After Patrick won, he went into his administration “and then kind of went wherever he told me to be for the next six years.”
He was briefly the communications director for the Massachusetts Democratic Party, and then served as press secretary for the governor’s reelection campaign in 2010. He later worked as press secretary in the governor’s office, and then as a chief political aide running his PAC, before he went into consulting.
He worked for a firm called Northwind Strategies in Boston for three years, and in August 2016 he founded his own strategic communications company, 90 West, “which is an homage to the Mass Pike,” given much of the innovation in the country starts in Boston and spreads out from there, Goldstein said.

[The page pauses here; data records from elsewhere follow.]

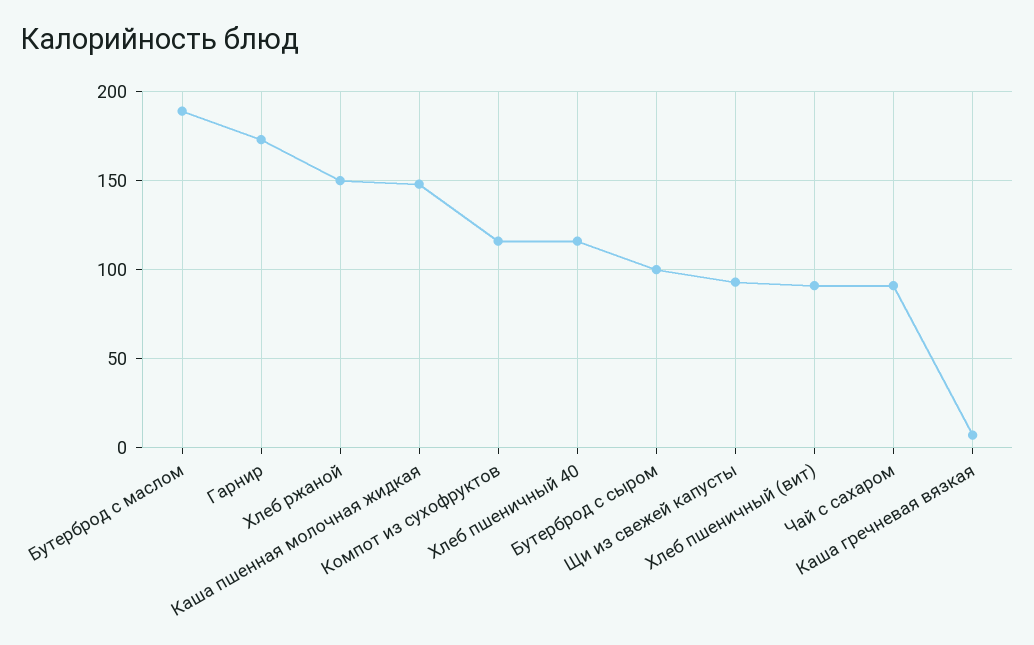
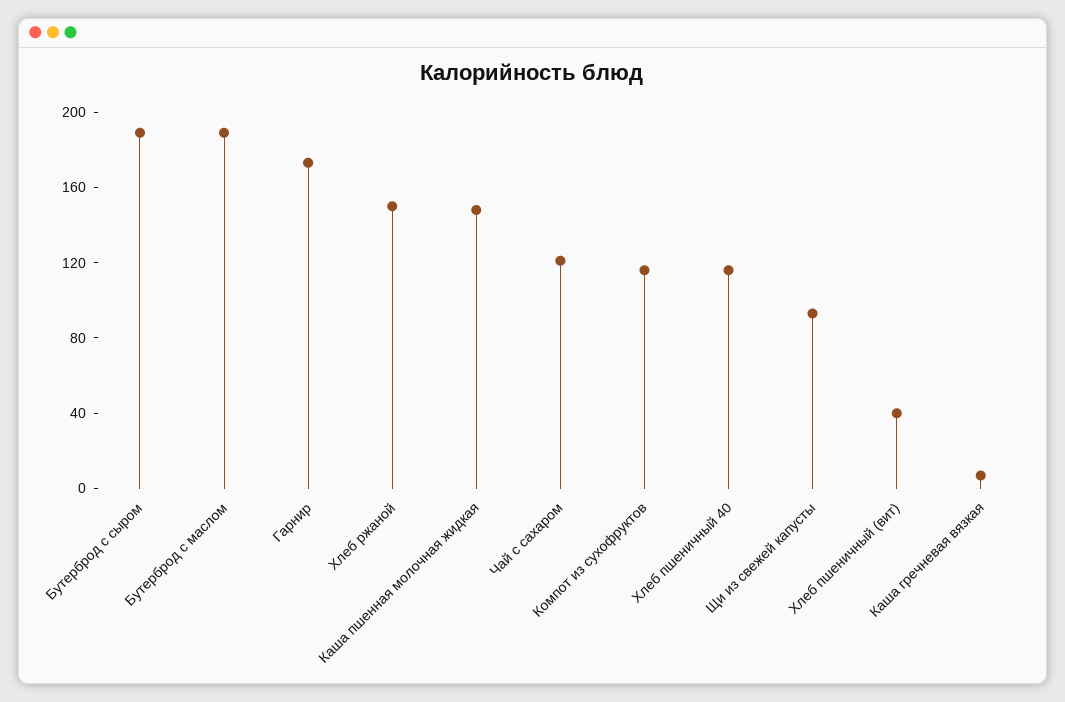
  {
    "Бутерброд с маслом": 190,
    "Гарнир": 175,
    "Хлеб ржаной": 150,
    "Каша пшенная молочная жидкая": 150,
    "Компот из сухофруктов": 115,
    "Хлеб пшеничный 40": 115,
-   "Бутерброд с сыром": 100,
+   "Бутерброд с сыром": 190,
    "Щи из свежей капусты": 95,
-   "Хлеб пшеничный (вит)": 90,
+   "Хлеб пшеничный (вит)": 40,
-   "Чай с сахаром": 90,
+   "Чай с сахаром": 120,
    "Каша гречневая вязкая": 5
  }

While the five-person firm has been busy working remotely since last March, Goldstein has been moonlighting late nights and early mornings curating FacesOfCOVID.
The early days of the pandemic came with a data-driven message to “flatten the curve.” What was missing were stories about the people who died and the survivors. He started posting stories and obituaries on his personal Twitter feed, and when he saw people engaging, he separated out FacesOfCOVID from his personal account.
One woman who serves as Goldstein’s face of the pandemic is Karen Nascembeni of Lynnfield, general manager of North Shore Music Theatre in Beverly. Last spring, she spent more than two months fighting COVID in the hospital and in rehab, including a month intubated while in a medically induced coma. While unconscious, she lost her husband, Steven Richard, 58, and her father-in-law, Earl Richard, 99, to the virus.
Goldstein met Nascembeni as a guest on Jim Braude’s “Greater Boston” on GBH.
“She spoke first,” Goldstein said, “and I listened to her describe with the most unbelievable amount of composure and grace given what she had been through, her story, and I had trouble finding the words to say anything afterwards.”
The pair connected. He shared her husband’s story on FacesOfCOVID, and the pair have stayed in touch and done joint interviews together. “She’s been such an inspiration through all of this … She’s the face of how unbelievably destructive COVID can be, just between her husband and her father-in-law and then being in a coma and waking up and having to find out what had happened while she was … It’s just an unbelievable story.”
“What Alex Goldstein created through FacesOfCOVID,” Nascembeni said, “was profound on so many levels. He humanized this pandemic by putting a face to its endless victims. He gave our grieving families a sense of respect for the memories of our lost loved ones and created a safe place to mourn in peaceful camaraderie.”
Her story continues to drive him to keep doing what he has been for so long.
While the pandemic is far from over, for the first time the site is starting to shed followers, about 20 to 30 a day. Goldstein said it’s not because people don’t care.
“I think they are doing it because it’s just become too much. At some point, people feel like, ‘I can’t do this. I can’t see this every day,’ and I get it. But that doesn’t mean that I can stop.”